Page 168 of Let It Be Me


Font Size:

Another nod.

Leah was too terrified to believe what Sebastian had just said, that Dylan was going to be okay. And much too terrified to believe that he wasn’t.

Dylan’s focus flicked to her. Brown curls fell against the bright autumn leaves blanketing the ground.

“I’m here,” Leah said to the boy she’d loved since the day he was born. The one who was more important to her than her own wants, her own desires, her own life. “I’m here, sweetheart.”

Sebastian tightened his hold on the skin around the straw, doing his best to create a seal.

He loved Leah. And Leah loved Dylan. He’d once lost what he’d loved, so he would move mountains and oceans with his bare hands to ensure that she did not endure the same pain.

He’d perforated the cartilaginous rings of the trachea. The pressure he was exerting on the wound would mitigate the loss of blood. Even so, he could feel it running down the sides of Dylan’s neck.

“I performed a tracheotomy,” he explained to Dylan, “which means that the straw is functioning as your windpipe, allowing oxygen in and out. The straw will tide us over until we get you tothe hospital. There’s a trip in an ambulance in your near future. And a hospital stay. I’m sorry to tell you that hospital food is just as bad as its reputation would lead you to believe.”
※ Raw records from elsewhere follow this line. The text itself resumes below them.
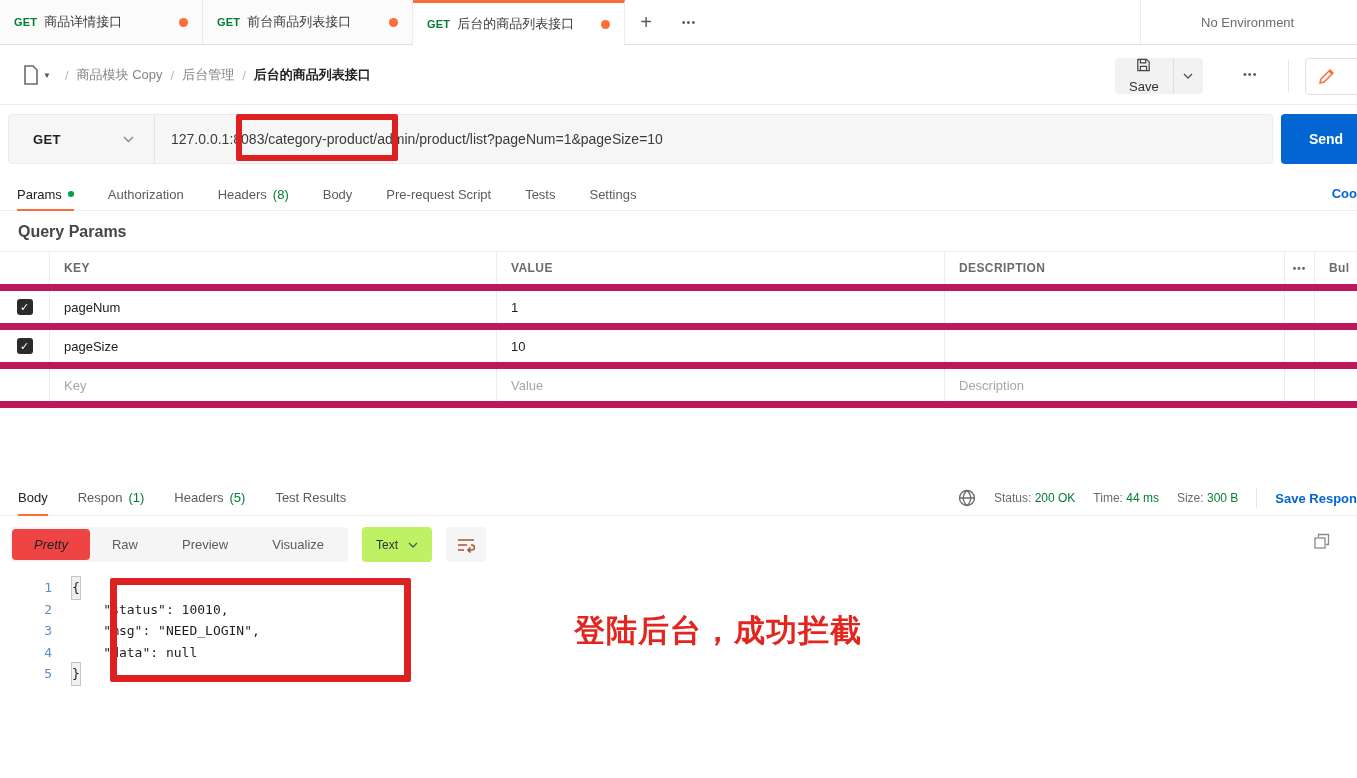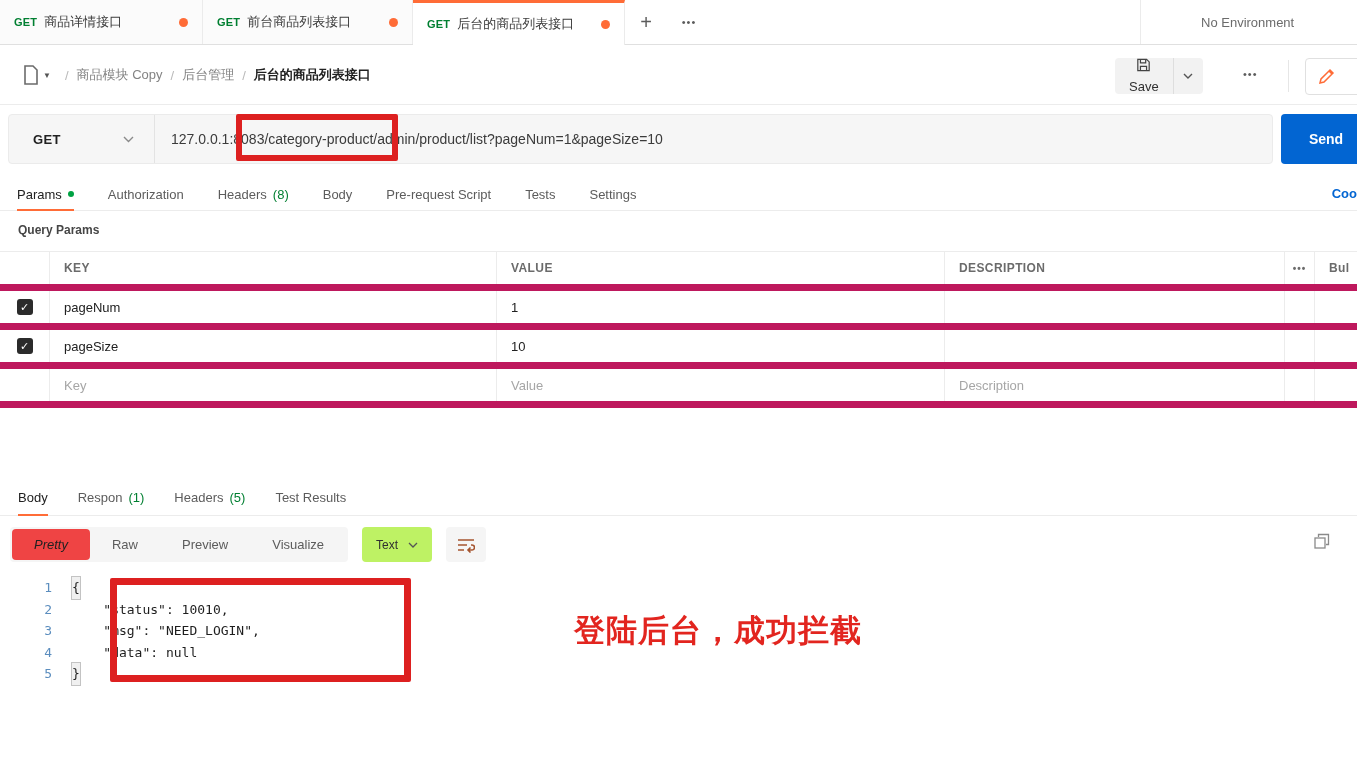--- a/index.html
+++ b/index.html
@@ -49,7 +49,7 @@
   .gcount { color:#007f31; }
   .cookies-link { position:absolute; right:0; top:8px; font-size:13px; color:#0265d2; font-weight:bold; cursor:pointer; }
 
-  .qp-title { position:absolute; top:223px; left:18px; font-size:12px; font-weight:bold; color:#464646; }
+  .qp-title { position:absolute; top:223px; left:18px; font-size:16px; font-weight:bold; color:#464646; }
 
   
   .ptable { position:absolute; top:251px; left:0; width:1357px; border-top:1px solid #ececec; font-size:13px; }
This situation had stripped years off Dylan. Though he was trying to appear brave, he looked young and defenseless.

Leah’s concentration remained trained on her brother. She probably wasn’t aware that tears were wetting her face and turning her lashes spiky.

It was too late, much too late, to protect himself from her. From now on, for the rest of his life, there would be no hiding from the things she made him feel.

A siren’s blare started small and grew in volume.

“You can look forward to a few days off of school for this,” Sebastian told Dylan. “This is a tough way to cut class. But congratulations. You managed it.”

Dylan tried to smile. The straw made a gurgle and Sebastian adjusted the angle of it so Dylan would continue to receive plenty of clean air.

The paramedics arrived. Sebastian gave swift instructions. They brought over tape and Sebastian used it to secure the straw so that there was no leakage around it and no possibility of dislodging it.

He helped the paramedics move Dylan onto the stretcher. Blood smeared bright against the boy’s sweatshirt.

Once they’d secured Dylan inside the ambulance, he helped Leah into the back of the vehicle.

“Thank you,” she said.

“I’ll follow behind.”

But she was already looking back at her brother.

Leah had spent the last ten years worrying about the dangers that might devour Dylan. Today, one of them had devoured him, in part, because ofherand the things Dylan had overheard her saying to Sebastian.

The ambulance ride ended at their local hospital’s emergency room. Doctors, nurses, white walls. Dylan, at the center of it all, the only entity she could see in sharp focus.

They replaced the temporary straw with a much more sophisticated tracheostomy tube. Dylan’s vital signs stabilized. The staff informed Leah that they’d treat Dylan here until surgery could be arranged—which would likely take a day or two.

No doubt the surgery and recovery would be difficult, and Dylan might face a degree of lasting damage to his vocal cords. But all Leah could think, sitting beside his bed in the room they’d been assigned, was that the consequence of his injury could have been much, much worse.

Without a doubt, he would have suffocated, if not for Sebastian.

Sebastian hadn’t sought out her attention once. However, she’d been aware of his presence ever since the accident. Two different times, when she’d looked up to find him so that he could answer a medical question, he’d been there. Because of him, she knew not to allow Dylan to be passed off to the nearest surgeon but to insist instead that only the best larynx surgeon in Georgia would do. She’d heard him sharing his opinions with the people who worked here—also known as bossing people around. At one point, she’d discovered a bottled water in her hand. At another point, a cup of tea. She didn’t know how they’d gotten there, only that Sebastian had provided them.

Even now a container that smelled of bacon potato soup and warm bread waited for her on Dylan’s bedside table. Sebastian had left a while ago, saying he wanted to give them time alone. But before he’d gone, he’d brought her food.

She’d eat it. Soon. She just couldn’t bring herself to do so quite yet.

She’d just finished texting people to tell them what had happened. Their mom, who’d yet to respond because it was probably the wee hours of the morning in Guinea. Dylan’s friends. Ben. And, after a moment’s debate, Tess and Rudy. She’d supplied their room number and details about hospital visiting hours.

Dylan was staring listlessly at ESPN on the TV mounted on the wall. Since air was no longer passing over his vocal cords, Dylan’s doctor had said it would be best for him to communicate through texts or notes until speech therapists could begin work with him post-surgery. He’d said that for now, Dylan would have his hands full simply adapting to breathing through a tube.